La disponibilité annuelle moyenne des ressources en eau par an et par habitant dans la région Moyen-Orient et Afrique du Nord (MENA) tombera sous le seuil de la “pénurie absolue de 500 mètres cubes” d’ici 2030, a révélé la Banque mondiale (BM) dans un rapport publié jeudi 27 avril 2023.
Les pays de cette région, dont la Tunisie, sont exposés à une pénurie d’eau “sans précédent” qui deviendra “plus aiguë” à mesure que la population augmentera, selon ce rapport intitulé “Aspects économiques de la pénurie d’eau au Moyen-Orient et en Afrique du Nord : Solutions institutionnelles”.
A en croire la BM, une estimation “prudente” de la demande d’eau en 2050 montre qu’il faudrait mobiliser 25 milliards de mètres cubes supplémentaires annuellement, “ce qui équivaudrait à construire 65 usines de dessalement de la taille de celle de Ras Al-Khair en Arabie saoudite, actuellement la plus grande au monde”.
Déléguer la prise de décision à des administrations représentatives à l’échelle locale
Pour faire face au stress hydrique, le rapport recommande aux pays de la région de ne plus se contenter de s’appuyer sur une stratégie d’investissement dans les infrastructures hydrauliques (barrages, usines de dessalement…) dans le but d’accroître l’approvisionnement en eau, sans traiter de manière adéquate les problèmes critiques liés à l’efficacité et la gouvernance.
Le rapport assure que la moitié des services publics en charge de l’eau ont indiqué que plus de 30% de l’eau produite n’est pas facturée aux clients en raison à la fois des fuites dans les canalisations, de l’inefficacité des compteurs d’eau et des branchements illégaux.
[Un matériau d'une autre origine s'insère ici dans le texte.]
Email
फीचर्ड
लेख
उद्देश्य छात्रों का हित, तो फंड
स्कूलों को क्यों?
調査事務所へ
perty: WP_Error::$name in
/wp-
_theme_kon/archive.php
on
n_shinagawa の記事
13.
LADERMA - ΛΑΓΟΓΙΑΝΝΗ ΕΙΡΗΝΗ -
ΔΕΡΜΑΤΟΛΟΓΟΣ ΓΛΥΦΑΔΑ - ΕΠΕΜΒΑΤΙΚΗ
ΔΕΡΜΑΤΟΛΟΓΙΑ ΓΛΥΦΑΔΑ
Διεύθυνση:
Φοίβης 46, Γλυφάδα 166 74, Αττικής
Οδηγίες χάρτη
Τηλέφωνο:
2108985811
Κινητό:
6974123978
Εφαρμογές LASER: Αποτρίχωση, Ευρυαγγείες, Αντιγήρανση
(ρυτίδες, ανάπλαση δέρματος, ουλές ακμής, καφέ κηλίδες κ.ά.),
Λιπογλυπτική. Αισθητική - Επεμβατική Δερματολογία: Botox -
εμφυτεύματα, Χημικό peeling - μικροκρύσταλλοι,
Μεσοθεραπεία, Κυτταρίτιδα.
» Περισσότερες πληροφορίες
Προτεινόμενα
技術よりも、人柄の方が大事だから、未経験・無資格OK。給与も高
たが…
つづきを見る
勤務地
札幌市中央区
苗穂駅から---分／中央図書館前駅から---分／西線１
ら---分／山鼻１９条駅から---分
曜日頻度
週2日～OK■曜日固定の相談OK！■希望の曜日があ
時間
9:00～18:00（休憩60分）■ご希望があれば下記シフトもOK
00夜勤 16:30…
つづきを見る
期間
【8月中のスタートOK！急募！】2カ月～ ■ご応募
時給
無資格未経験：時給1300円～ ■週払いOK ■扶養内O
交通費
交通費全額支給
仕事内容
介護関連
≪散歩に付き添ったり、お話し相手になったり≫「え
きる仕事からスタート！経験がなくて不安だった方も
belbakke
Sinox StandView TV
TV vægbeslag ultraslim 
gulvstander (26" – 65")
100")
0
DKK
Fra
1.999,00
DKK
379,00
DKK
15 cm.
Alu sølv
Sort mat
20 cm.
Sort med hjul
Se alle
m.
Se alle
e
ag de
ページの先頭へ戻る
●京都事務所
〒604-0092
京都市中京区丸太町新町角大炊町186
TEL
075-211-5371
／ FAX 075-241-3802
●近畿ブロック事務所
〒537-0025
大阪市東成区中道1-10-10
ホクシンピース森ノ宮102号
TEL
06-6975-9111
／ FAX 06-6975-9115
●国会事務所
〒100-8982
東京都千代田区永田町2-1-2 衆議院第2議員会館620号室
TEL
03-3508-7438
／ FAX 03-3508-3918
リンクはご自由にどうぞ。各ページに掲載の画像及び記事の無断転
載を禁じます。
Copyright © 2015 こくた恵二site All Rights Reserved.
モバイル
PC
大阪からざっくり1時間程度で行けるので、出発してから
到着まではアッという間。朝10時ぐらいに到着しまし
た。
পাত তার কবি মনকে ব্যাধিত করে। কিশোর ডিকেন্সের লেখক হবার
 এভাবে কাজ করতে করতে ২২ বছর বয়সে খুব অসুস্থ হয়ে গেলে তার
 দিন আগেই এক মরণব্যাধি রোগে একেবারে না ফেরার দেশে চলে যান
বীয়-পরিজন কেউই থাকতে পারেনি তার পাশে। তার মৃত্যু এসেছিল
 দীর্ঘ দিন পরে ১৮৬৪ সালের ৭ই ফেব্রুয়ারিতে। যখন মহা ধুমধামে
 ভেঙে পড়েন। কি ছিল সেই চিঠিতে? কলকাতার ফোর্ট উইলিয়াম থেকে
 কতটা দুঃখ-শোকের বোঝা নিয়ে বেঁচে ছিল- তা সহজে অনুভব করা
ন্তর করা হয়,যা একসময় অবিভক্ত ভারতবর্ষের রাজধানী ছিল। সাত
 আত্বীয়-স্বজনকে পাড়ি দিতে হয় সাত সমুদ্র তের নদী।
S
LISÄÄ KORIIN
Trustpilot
Par conséquent, les auteurs du rapport soulignent l’impératif d’opérer des réformes institutionnelles afin de financer et d’entretenir ces infrastructures et de réguler la demande. Ils proposent de déléguer aux services d’eau professionnels et aux organismes techniques nationaux d’une part, et aux collectivités locales d’autre part, “une plus grande autonomie et des pouvoirs stratégiques plus importants” pour gérer les différents aspects des services d’eau et de l’attribution des ressources en eau.
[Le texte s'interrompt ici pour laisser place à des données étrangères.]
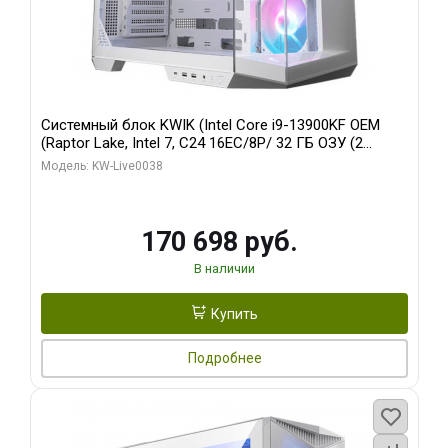
Системный блок KWIK (Intel Core i9-13900KF OEM
(Raptor Lake, Intel 7, C24 16EC/8P/ 32 ГБ ОЗУ (2
модуля)/ Gigabyte RX9070XT GAMING OC 16GB GDDR6
Модель: KW-Live0038
256bit 2xDP 2/ 960 ГБ SSD)
170 698 руб.
В наличии
Купить
Подробнее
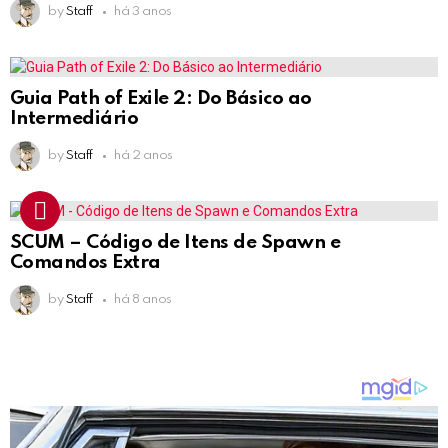
by
Staff
há 3 anos
Guia Path of Exile 2: Do Básico ao
Intermediário
by
Staff
há 2 anos
SCUM – Código de Itens de Spawn e
Comandos Extra
by
Staff
há 8 anos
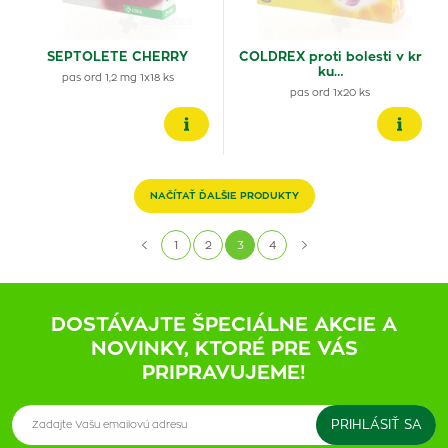
SEPTOLETE CHERRY
COLDREX proti bolesti v kr
ku…
pas ord 1,2 mg 1x18 ks
pas ord 1x20 ks
NAČÍTAŤ ĎALŠIE PRODUKTY
1
2
3
4
DOSTÁVAJTE ŠPECIÁLNE AKCIE A
NOVINKY, KTORÉ PRE VÁS
PRIPRAVUJEME!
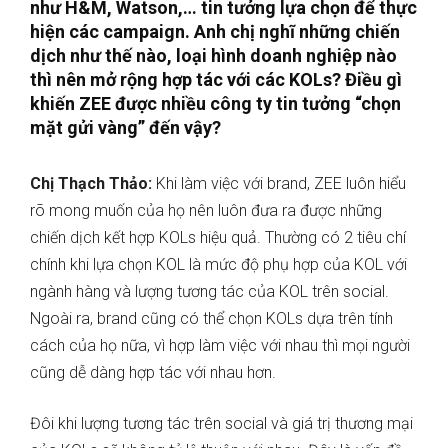
như H&M, Watson,… tin tưởng lựa chọn để thực
hiện các campaign. Anh chị nghĩ những chiến
dịch như thế nào, loại hình doanh nghiệp nào
thì nên mở rộng hợp tác với các KOLs? Điều gì
khiến ZEE được nhiều công ty tin tưởng “chọn
mặt gửi vàng” đến vậy?
Chị Thạch Thảo:
Khi làm việc với brand, ZEE luôn hiểu
rõ mong muốn của họ nên luôn đưa ra được những
chiến dịch kết hợp KOLs hiệu quả. Thường có 2 tiêu chí
chính khi lựa chọn KOL là mức độ phụ hợp của KOL với
ngành hàng và lượng tương tác của KOL trên social.
Ngoài ra, brand cũng có thể chọn KOLs dựa trên tính
cách của họ nữa, vì hợp làm việc với nhau thì mọi người
cũng dễ dàng hợp tác với nhau hơn.
Đôi khi lượng tương tác trên social và giá trị thương mại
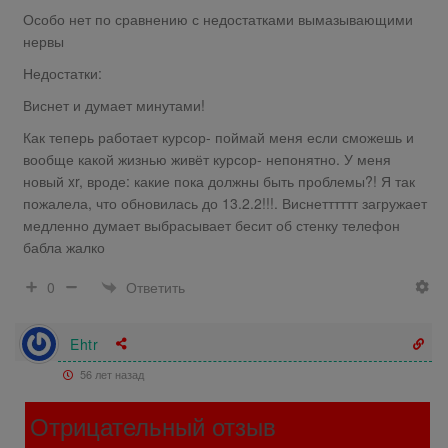
Особо нет по сравнению с недостатками вымазывающими
нервы
Недостатки:
Виснет и думает минутами!
Как теперь работает курсор- поймай меня если сможешь и
вообще какой жизнью живёт курсор- непонятно. У меня
новый xr, вроде: какие пока должны быть проблемы?! Я так
пожалела, что обновилась до 13.2.2!!!. Виснетттттт загружает
медленно думает выбрасывает бесит об стенку телефон
бабла жалко
Ответить
0
Ehtr
56 лет назад
Отрицательный отзыв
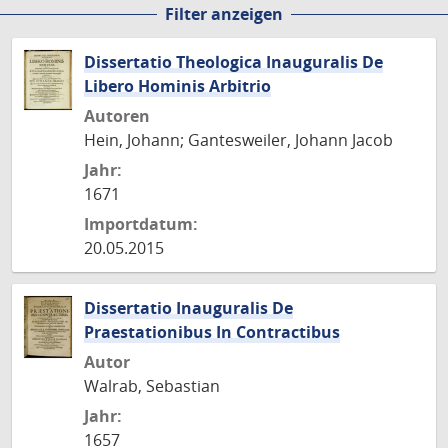
Filter anzeigen
Seite
Seite
Seite
Dissertatio Theologica Inauguralis De
Libero Hominis Arbitrio
Autoren
Hein, Johann; Gantesweiler, Johann Jacob
Jahr:
1671
Importdatum:
20.05.2015
Dissertatio Inauguralis De
Praestationibus In Contractibus
Autor
Walrab, Sebastian
Jahr:
1657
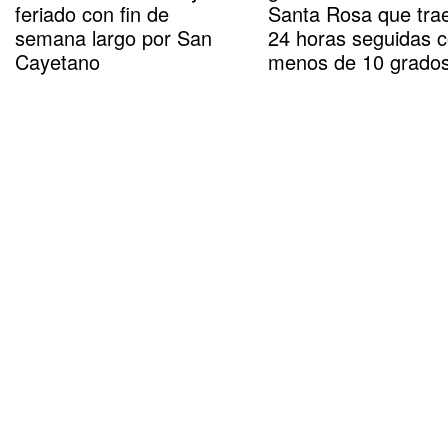
feriado con fin de
Santa Rosa que tra
semana largo por San
24 horas seguidas 
Cayetano
menos de 10 grado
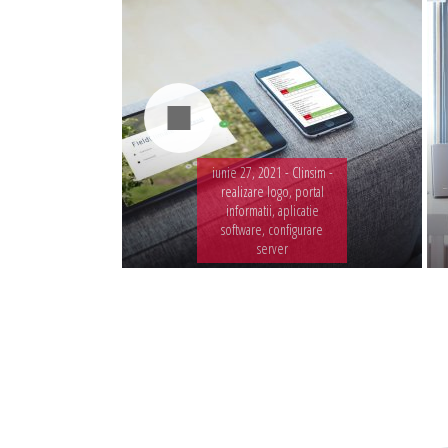
iunie 27, 2021 -
Clinsim -
realizare logo, portal
informatii, aplicatie
software, configurare
server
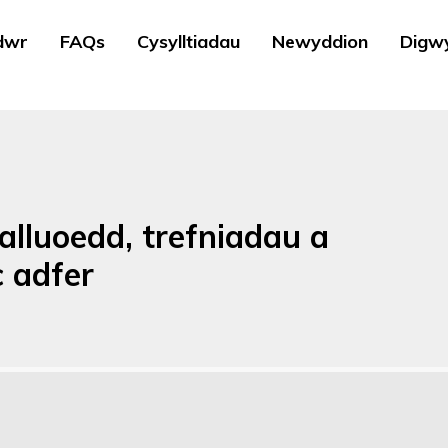
dwr
FAQs
Cysylltiadau
Newyddion
Digw
lluoedd, trefniadau a
 adfer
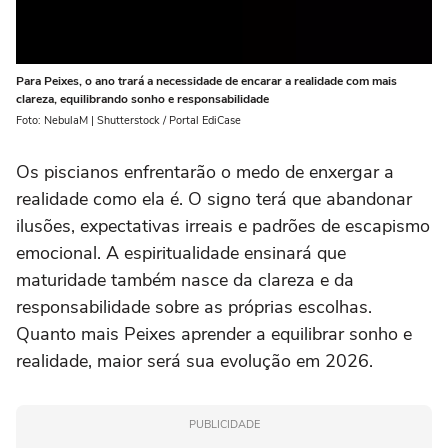
Para Peixes, o ano trará a necessidade de encarar a realidade com mais
clareza, equilibrando sonho e responsabilidade
Foto: NebulaM | Shutterstock / Portal EdiCase
Os piscianos enfrentarão o medo de enxergar a
realidade como ela é. O signo terá que abandonar
ilusões, expectativas irreais e padrões de escapismo
emocional. A espiritualidade ensinará que
maturidade também nasce da clareza e da
responsabilidade sobre as próprias escolhas.
Quanto mais Peixes aprender a equilibrar sonho e
realidade, maior será sua evolução em 2026.
PUBLICIDADE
Les institutions en place qui gèrent l’attribution des ressources restent “fortement centralisées et technocratiques, ce qui limite leur capacité à opérer des arbitrages en matière d’utilisation de l’eau au niveau local”.
Ces réformes sont “nécessaires” pour accroître l’autonomie et décentraliser les décisions concernant la gestion de l’eau et la prestation de services, mais aussi pour renforcer la légitimité de la tarification et de la réglementation de l’eau.
Pour mener à bien ces réformes, la Banque mondiale insiste sur l’importance d’engager une meilleure communication avec les citoyens sur la pénurie d’eau et les stratégies nationales de l’eau.
A ce titre, la BM évoque l’exemple du Brésil et de l’Afrique du Sud qui ont eu recours à une campagne de sensibilisation visant à réduire la consommation d’eau. Dans la ville du Cap par exemple, les autorités municipales partageaient un “tableau de bord de l’eau”, qui donnait des informations hebdomadaires sur la consommation totale d’eau dans la ville alors qu’elle approchait du “jour zéro” (moment où les ressources en eau devaient être totalement épuisées).
Cette “transparence” de la part des élus locaux a réussi à convaincre les habitants de l’urgence de la situation et les a rendus plus susceptibles de se conformer aux restrictions et à adhérer aux réformes.
En somme, ces réformes institutionnelles sont de nature à aider les gouvernements à renégocier le contrat social avec les populations de la région MENA, estime l’institution de Bretton Woods.
“Plutôt que de fixer les tarifs de l’eau et de réglementer l’utilisation de cette ressource par des directives verticales, déléguer plus de pouvoirs aux organismes techniques de gestion des ressources en eau, aux services publics et aux collectivités locales pourrait renforcer la légitimité de l’Etat ainsi que la confiance dans sa capacité à gérer la pénurie d’eau”, conclut la BM.